Could you recast the listing below as a JSON list of strings, one string per line, with blank lines dropped and the pictures left out? Cover the whole listing.

+++++

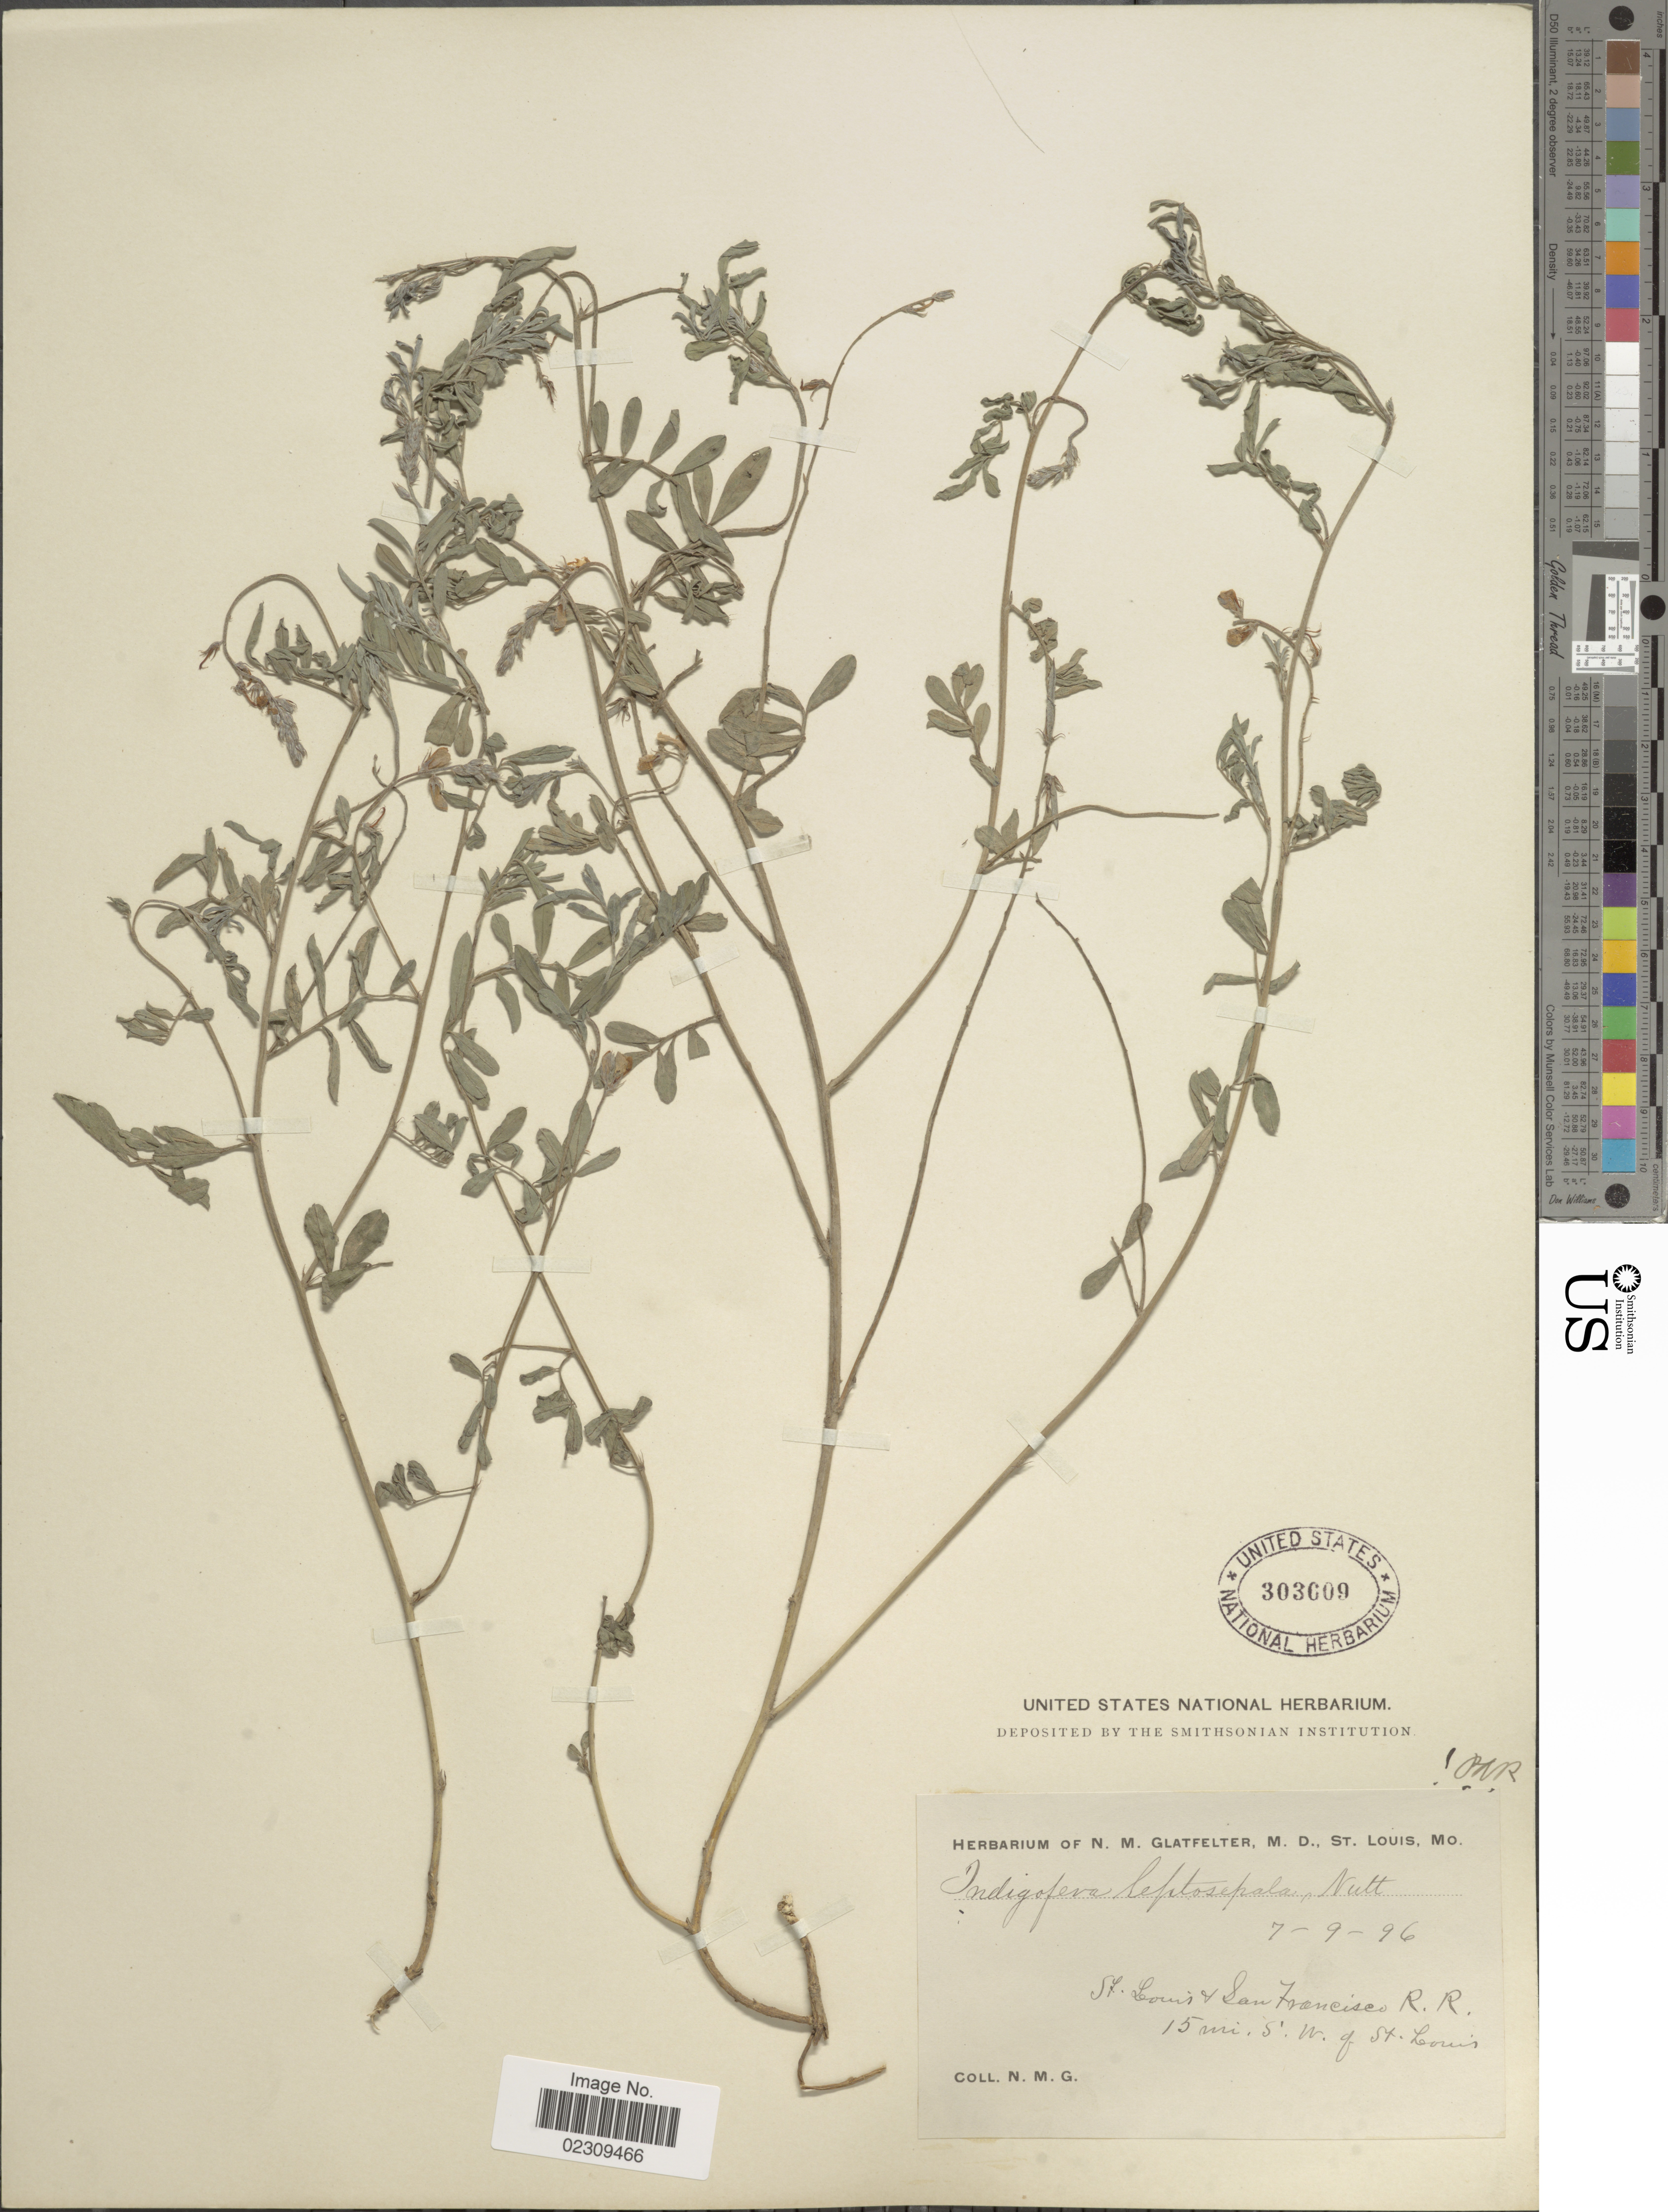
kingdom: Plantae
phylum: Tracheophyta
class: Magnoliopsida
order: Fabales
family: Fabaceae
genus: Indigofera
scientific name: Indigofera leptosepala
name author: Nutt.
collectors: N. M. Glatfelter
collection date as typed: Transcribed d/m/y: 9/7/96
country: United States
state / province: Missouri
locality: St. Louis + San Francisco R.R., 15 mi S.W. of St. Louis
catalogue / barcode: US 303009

+++++

**Answer to the task**
[
  "kingdom: Plantae",
  "phylum: Tracheophyta",
  "class: Magnoliopsida",
  "order: Fabales",
  "family: Fabaceae",
  "genus: Indigofera",
  "scientific name: Indigofera leptosepala",
  "name author: Nutt.",
  "collectors: N. M. Glatfelter",
  "collection date as typed: Transcribed d/m/y: 9/7/96",
  "country: United States",
  "state / province: Missouri",
  "locality: St. Louis + San Francisco R.R., 15 mi S.W. of St. Louis",
  "catalogue / barcode: US 303009"
]